Anécdota contada por el arzobispo François Xavier Nguyên Van Thuân a Juan Pablo II durante sus Ejercicios Espirituales.

Como peregrino divino, -dice el predicador del Papa- Jesús ha implantado en nuestro corazón su arte de amar.

Donde éste florece, los hombres advierten el perfume de la Buena Nueva. Recuerdo ciertos momentos de mi vida.

Cuando estuve en aislamiento, me confiaron a un grupo de cinco guardias: por turnos, dos estaban siempre conmigo.

El jefe les dijo: -Os sustituiremos cada dos semanas por otro grupo, para que no os contaminéis con este peligroso obispo.

Pero enseguida decidieron: -No, os cambiaremos más, si no, este peligroso obispo contaminará a todos los vigilantes.

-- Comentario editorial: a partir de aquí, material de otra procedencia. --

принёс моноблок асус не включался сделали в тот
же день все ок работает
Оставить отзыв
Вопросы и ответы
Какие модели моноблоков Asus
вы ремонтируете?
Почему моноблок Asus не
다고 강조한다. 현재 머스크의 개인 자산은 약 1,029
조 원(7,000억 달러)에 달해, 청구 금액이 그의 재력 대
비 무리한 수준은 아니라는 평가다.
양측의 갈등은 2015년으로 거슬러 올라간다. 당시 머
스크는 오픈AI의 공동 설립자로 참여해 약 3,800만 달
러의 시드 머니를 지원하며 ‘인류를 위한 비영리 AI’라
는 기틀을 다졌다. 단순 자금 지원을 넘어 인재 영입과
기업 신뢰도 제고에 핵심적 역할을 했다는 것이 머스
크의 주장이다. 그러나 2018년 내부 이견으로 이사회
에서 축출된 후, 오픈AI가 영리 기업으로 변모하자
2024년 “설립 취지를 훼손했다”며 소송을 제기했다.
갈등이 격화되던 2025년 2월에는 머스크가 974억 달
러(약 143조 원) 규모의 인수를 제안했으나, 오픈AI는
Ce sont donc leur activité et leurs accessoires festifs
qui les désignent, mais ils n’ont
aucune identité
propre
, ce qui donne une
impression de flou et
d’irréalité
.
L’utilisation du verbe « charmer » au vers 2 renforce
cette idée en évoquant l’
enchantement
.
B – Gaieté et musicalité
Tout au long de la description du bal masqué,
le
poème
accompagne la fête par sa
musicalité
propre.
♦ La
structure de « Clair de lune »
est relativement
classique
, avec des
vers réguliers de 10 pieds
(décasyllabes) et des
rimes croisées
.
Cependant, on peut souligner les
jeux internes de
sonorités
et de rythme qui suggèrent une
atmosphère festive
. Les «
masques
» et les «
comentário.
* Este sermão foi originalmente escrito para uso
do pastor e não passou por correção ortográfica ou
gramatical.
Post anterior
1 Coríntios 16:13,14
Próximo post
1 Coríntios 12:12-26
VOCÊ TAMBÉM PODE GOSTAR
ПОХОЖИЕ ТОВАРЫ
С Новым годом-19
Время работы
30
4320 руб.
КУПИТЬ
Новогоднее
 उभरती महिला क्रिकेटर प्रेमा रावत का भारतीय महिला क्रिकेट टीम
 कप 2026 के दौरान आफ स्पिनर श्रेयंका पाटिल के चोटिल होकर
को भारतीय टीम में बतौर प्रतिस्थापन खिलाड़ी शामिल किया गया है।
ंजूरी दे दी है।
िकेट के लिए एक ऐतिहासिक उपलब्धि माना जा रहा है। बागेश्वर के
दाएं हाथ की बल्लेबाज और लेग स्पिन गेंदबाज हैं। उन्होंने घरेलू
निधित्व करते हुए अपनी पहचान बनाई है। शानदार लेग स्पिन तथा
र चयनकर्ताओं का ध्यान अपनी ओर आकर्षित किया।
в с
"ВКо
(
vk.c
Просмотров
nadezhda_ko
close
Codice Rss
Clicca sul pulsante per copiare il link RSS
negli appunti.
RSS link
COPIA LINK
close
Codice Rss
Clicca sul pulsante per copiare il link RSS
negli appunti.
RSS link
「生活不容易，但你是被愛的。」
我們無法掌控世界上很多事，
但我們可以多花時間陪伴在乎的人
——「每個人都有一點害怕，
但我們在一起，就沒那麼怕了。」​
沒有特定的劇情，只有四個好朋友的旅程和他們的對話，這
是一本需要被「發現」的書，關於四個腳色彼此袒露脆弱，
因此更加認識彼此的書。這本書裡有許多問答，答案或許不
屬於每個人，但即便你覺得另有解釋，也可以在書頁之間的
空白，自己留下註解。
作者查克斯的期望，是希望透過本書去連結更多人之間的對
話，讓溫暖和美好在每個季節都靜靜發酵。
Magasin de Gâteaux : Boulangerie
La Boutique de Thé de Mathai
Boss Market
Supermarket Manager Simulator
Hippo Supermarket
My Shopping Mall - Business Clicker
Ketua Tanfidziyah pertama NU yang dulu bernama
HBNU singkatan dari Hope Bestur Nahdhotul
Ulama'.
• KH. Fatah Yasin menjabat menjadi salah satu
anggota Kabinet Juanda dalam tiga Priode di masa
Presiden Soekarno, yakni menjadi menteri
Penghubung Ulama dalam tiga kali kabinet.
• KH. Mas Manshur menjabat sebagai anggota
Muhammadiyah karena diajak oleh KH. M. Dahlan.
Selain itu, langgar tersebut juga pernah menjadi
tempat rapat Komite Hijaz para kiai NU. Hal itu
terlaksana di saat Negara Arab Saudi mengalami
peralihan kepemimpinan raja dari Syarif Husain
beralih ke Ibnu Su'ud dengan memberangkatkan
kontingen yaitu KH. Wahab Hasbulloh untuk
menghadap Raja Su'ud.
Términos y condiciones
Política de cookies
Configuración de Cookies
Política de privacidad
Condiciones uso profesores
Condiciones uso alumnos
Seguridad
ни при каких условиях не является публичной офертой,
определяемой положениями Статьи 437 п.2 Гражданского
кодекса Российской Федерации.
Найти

Al principio los guardias no hablaban conmigo. Contestaban sólo sí o no. Era verdaderamente triste.

Quería ser atento y cortés con ellos, pero era imposible. Evitaban hablar conmigo. Una noche me vino un pensamiento: «François, tu eres todavía muy rico, tienes el amor de Cristo en tu corazón; ámales como Jesús te ha amado».

Al día siguiente empecé a amarles, a amar a Jesús en ellos, sonriendo, intercambiando con ellos palabras amables.

Comencé a contarles historias de mis viajes al extranjero, sobre cómo vive la gente en América, en Canadá, en Japón, en Filipinas…, sobre la economía, la libertad, la tecnología. Ello estimuló su curiosidad y les empujó a hacerme muchísimas preguntas. Poco a poco nos hicimos amigos.

Quisieron aprender las lenguas extranjeras: francés, inglés… Así que improvisamos una escuela de idiomas. ¡Mis guardias se convirtieron en mis estudiantes!.

«En la montaña de Vinh Phú, -sigue contando Van Thuân- en la prisión de Vinh Quang, un día de lluvia tuve que cortar leña. Pregunté al guardia: -¿Puedo pedirle un favor?» -Dígame, le ayudaré. -Quisiera cortar un trozo de madera en forma de cruz. -¿No sabe que está terminantemente prohibido tener cualquier símbolo religioso?»

-Lo sé -repuse- pero somos amigos, y prometo esconderla.

-Resultaría extremadamente peligroso para los dos.

-Cierre los ojos, lo haré ahora, y seré muy cauto.»

El se retiró y me dejó solo. Corté la cruz y la tuve oculta en un trozo de jabón hasta mi liberación. Con una moldura de metal, éste trozo de madera se convirtió en mi cruz pectoral.

En otra prisión, pedí un tramo de cable eléctrico a mi guardia, que ya era amigo mío. Asustado, me dijo: -He estudiado en materia de seguridad que si alguien quiere cable significa que quiere suicidarse.

Le expliqué: -Los sacerdotes católicos no cometen el suicidio. -¿Y qué quiere hacer con un cable?.

«Quisiera hacer una cadena para llevar mi cruz», le respondí. -¿Cómo puede hacer una cadena con un cable eléctrico? ¡Es imposible!. -Si me trae dos pequeñas tenazas se lo mostraré. -¡Es demasiado peligroso!. -¡Pero somos amigos! «

Vaciló -continúa explicando monseñor Van Thuân, sin embargo a los tres días me dijo: -Es difícil negarle algo a usted. Y actuando de manera que nadie nos descubriese, con dos pequeñas tenazas cortamos el cable en trozos de la dimensión de una cerilla, los trabajamos… hicimos esta labor de 7 a 11 de la noche, antes de que llegase el relevo de guardia.

Esta cruz y esta cadena la llevo conmigo cada día, no porque sean recuerdos de la prisión, sino porque indican una convicción profunda, una llamada constante para mí: sólo el amor cristiano puede cambiar los corazones, no las armas ni las amenazas. El amor lo vence todo.

Es el amor el que prepara el camino al anuncio del Evangelio. Es el amor la primera evangelización».